QUEEN'S AVENUE, residence for William Duffield, 1890 (dwgs. at UWO, Moore Coll.)
RICHMOND STREET, new facade and alterations to premises of the former Albion Restaurant, for Thomas Taylor, 1890 (Daily Advertiser [London], 15 April 1890, 2, t.c.)
WEST NISSOURI TOWNSHIP, residence for G. C. Magee, 1890 (London Advertiser, 27 May 1890, 2, t.c.)
ST. GEORGE'S ANGLICAN CHURCH, Wharncliffe Road at Ann Street, 1890 (Free Press [London], 2 April 1890, 7, descrip.; London Advertiser, 22 Nov. 1890, 6, descrip.; dwgs. at UWO, Moore Coll.; N. Tausky & L. DiStefano, Victorian Architecture in London and Southwestern Ontario, 1986, 386-88, illus.)
WESTERN FAIRGROUNDS, an Art Gallery and Art Annex at the Main Exhibition Hall, 1890 (Daily Advertiser [London], 3 Sept. 1890, 2, t.c.)
MOSA TOWNSHIP, Burns Presbyterian Church, 1891 (C.R., ii, 28 March 1891, 1, t.c.; Glencoe Transcript, 3 Sept. 1891, 8; dwgs. at UWO, Moore Coll.; N. Tausky & L. DiStefano, Victorian Architecture in London & Southwestern Ontario, 1986, 389-91, illus.)
KING STREET, at Adelaide Street, houses for William S. Smith, 1891 (dwgs. at UWO, Moore Coll.)
DORCHESTER, ONT., residence for Daniel McIntyre, 1891 (London Advertiser, 11 Feb. 1891, 2, t.c.; dwgs. at UWO, Moore Coll.)

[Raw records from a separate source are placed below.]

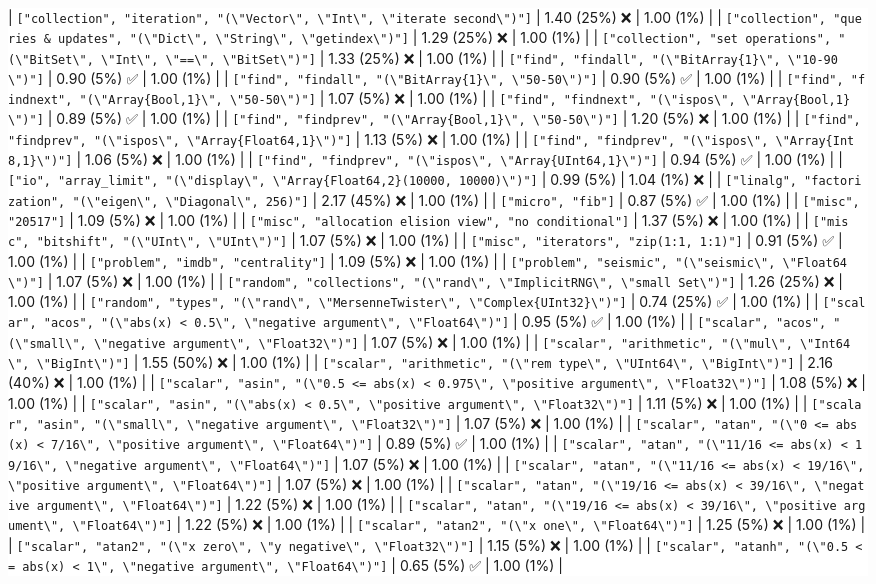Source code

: | `["collection", "iteration", "(\"Vector\", \"Int\", \"iterate second\")"]` | 1.40 (25%) :x: | 1.00 (1%)  |
| `["collection", "queries & updates", "(\"Dict\", \"String\", \"getindex\")"]` | 1.29 (25%) :x: | 1.00 (1%)  |
| `["collection", "set operations", "(\"BitSet\", \"Int\", \"==\", \"BitSet\")"]` | 1.33 (25%) :x: | 1.00 (1%)  |
| `["find", "findall", "(\"BitArray{1}\", \"10-90\")"]` | 0.90 (5%) :white_check_mark: | 1.00 (1%)  |
| `["find", "findall", "(\"BitArray{1}\", \"50-50\")"]` | 0.90 (5%) :white_check_mark: | 1.00 (1%)  |
| `["find", "findnext", "(\"Array{Bool,1}\", \"50-50\")"]` | 1.07 (5%) :x: | 1.00 (1%)  |
| `["find", "findnext", "(\"ispos\", \"Array{Bool,1}\")"]` | 0.89 (5%) :white_check_mark: | 1.00 (1%)  |
| `["find", "findprev", "(\"Array{Bool,1}\", \"50-50\")"]` | 1.20 (5%) :x: | 1.00 (1%)  |
| `["find", "findprev", "(\"ispos\", \"Array{Float64,1}\")"]` | 1.13 (5%) :x: | 1.00 (1%)  |
| `["find", "findprev", "(\"ispos\", \"Array{Int8,1}\")"]` | 1.06 (5%) :x: | 1.00 (1%)  |
| `["find", "findprev", "(\"ispos\", \"Array{UInt64,1}\")"]` | 0.94 (5%) :white_check_mark: | 1.00 (1%)  |
| `["io", "array_limit", "(\"display\", \"Array{Float64,2}(10000, 10000)\")"]` | 0.99 (5%)  | 1.04 (1%) :x: |
| `["linalg", "factorization", "(\"eigen\", \"Diagonal\", 256)"]` | 2.17 (45%) :x: | 1.00 (1%)  |
| `["micro", "fib"]` | 0.87 (5%) :white_check_mark: | 1.00 (1%)  |
| `["misc", "20517"]` | 1.09 (5%) :x: | 1.00 (1%)  |
| `["misc", "allocation elision view", "no conditional"]` | 1.37 (5%) :x: | 1.00 (1%)  |
| `["misc", "bitshift", "(\"UInt\", \"UInt\")"]` | 1.07 (5%) :x: | 1.00 (1%)  |
| `["misc", "iterators", "zip(1:1, 1:1)"]` | 0.91 (5%) :white_check_mark: | 1.00 (1%)  |
| `["problem", "imdb", "centrality"]` | 1.09 (5%) :x: | 1.00 (1%)  |
| `["problem", "seismic", "(\"seismic\", \"Float64\")"]` | 1.07 (5%) :x: | 1.00 (1%)  |
| `["random", "collections", "(\"rand\", \"ImplicitRNG\", \"small Set\")"]` | 1.26 (25%) :x: | 1.00 (1%)  |
| `["random", "types", "(\"rand\", \"MersenneTwister\", \"Complex{UInt32}\")"]` | 0.74 (25%) :white_check_mark: | 1.00 (1%)  |
| `["scalar", "acos", "(\"abs(x) < 0.5\", \"negative argument\", \"Float64\")"]` | 0.95 (5%) :white_check_mark: | 1.00 (1%)  |
| `["scalar", "acos", "(\"small\", \"negative argument\", \"Float32\")"]` | 1.07 (5%) :x: | 1.00 (1%)  |
| `["scalar", "arithmetic", "(\"mul\", \"Int64\", \"BigInt\")"]` | 1.55 (50%) :x: | 1.00 (1%)  |
| `["scalar", "arithmetic", "(\"rem type\", \"UInt64\", \"BigInt\")"]` | 2.16 (40%) :x: | 1.00 (1%)  |
| `["scalar", "asin", "(\"0.5 <= abs(x) < 0.975\", \"positive argument\", \"Float32\")"]` | 1.08 (5%) :x: | 1.00 (1%)  |
| `["scalar", "asin", "(\"abs(x) < 0.5\", \"positive argument\", \"Float32\")"]` | 1.11 (5%) :x: | 1.00 (1%)  |
| `["scalar", "asin", "(\"small\", \"negative argument\", \"Float32\")"]` | 1.07 (5%) :x: | 1.00 (1%)  |
| `["scalar", "atan", "(\"0 <= abs(x) < 7/16\", \"positive argument\", \"Float64\")"]` | 0.89 (5%) :white_check_mark: | 1.00 (1%)  |
| `["scalar", "atan", "(\"11/16 <= abs(x) < 19/16\", \"negative argument\", \"Float64\")"]` | 1.07 (5%) :x: | 1.00 (1%)  |
| `["scalar", "atan", "(\"11/16 <= abs(x) < 19/16\", \"positive argument\", \"Float64\")"]` | 1.07 (5%) :x: | 1.00 (1%)  |
| `["scalar", "atan", "(\"19/16 <= abs(x) < 39/16\", \"negative argument\", \"Float64\")"]` | 1.22 (5%) :x: | 1.00 (1%)  |
| `["scalar", "atan", "(\"19/16 <= abs(x) < 39/16\", \"positive argument\", \"Float64\")"]` | 1.22 (5%) :x: | 1.00 (1%)  |
| `["scalar", "atan2", "(\"x one\", \"Float64\")"]` | 1.25 (5%) :x: | 1.00 (1%)  |
| `["scalar", "atan2", "(\"x zero\", \"y negative\", \"Float32\")"]` | 1.15 (5%) :x: | 1.00 (1%)  |
| `["scalar", "atanh", "(\"0.5 <= abs(x) < 1\", \"negative argument\", \"Float64\")"]` | 0.65 (5%) :white_check_mark: | 1.00 (1%)  |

CENTRAL AVENUE, two pairs of houses for Henry Mathewson, facing Victoria Park, 1891 (Daily Advertiser [London], 31 March 1891, 2, t.c.; Free Press [London], 26 Sept. 1891, 9)
BYRON, ONT., residence for P. T. Flint, 1891 (London Advertiser, 19 May 1891, 2, t.c.; dwgs. at UWO, Moore Coll.)
YORK STREET, residence for Dr. J.W. Fraser, 1891 (London Advertiser, 25 May 1891, 2, t.c.)
ST. JOSEPH'S ROMAN CATHOLIC HOSPITAL, Grosvenor Street at Wellington Street, 1891-92 (London Advertiser, 4 June 1891, 8, descrip.; 22 Oct. 1891, 2, t.c.)
NEWBURY, ONT., School, 1891 (London Advertiser, 7 Aug. 1891, 2, t.c.)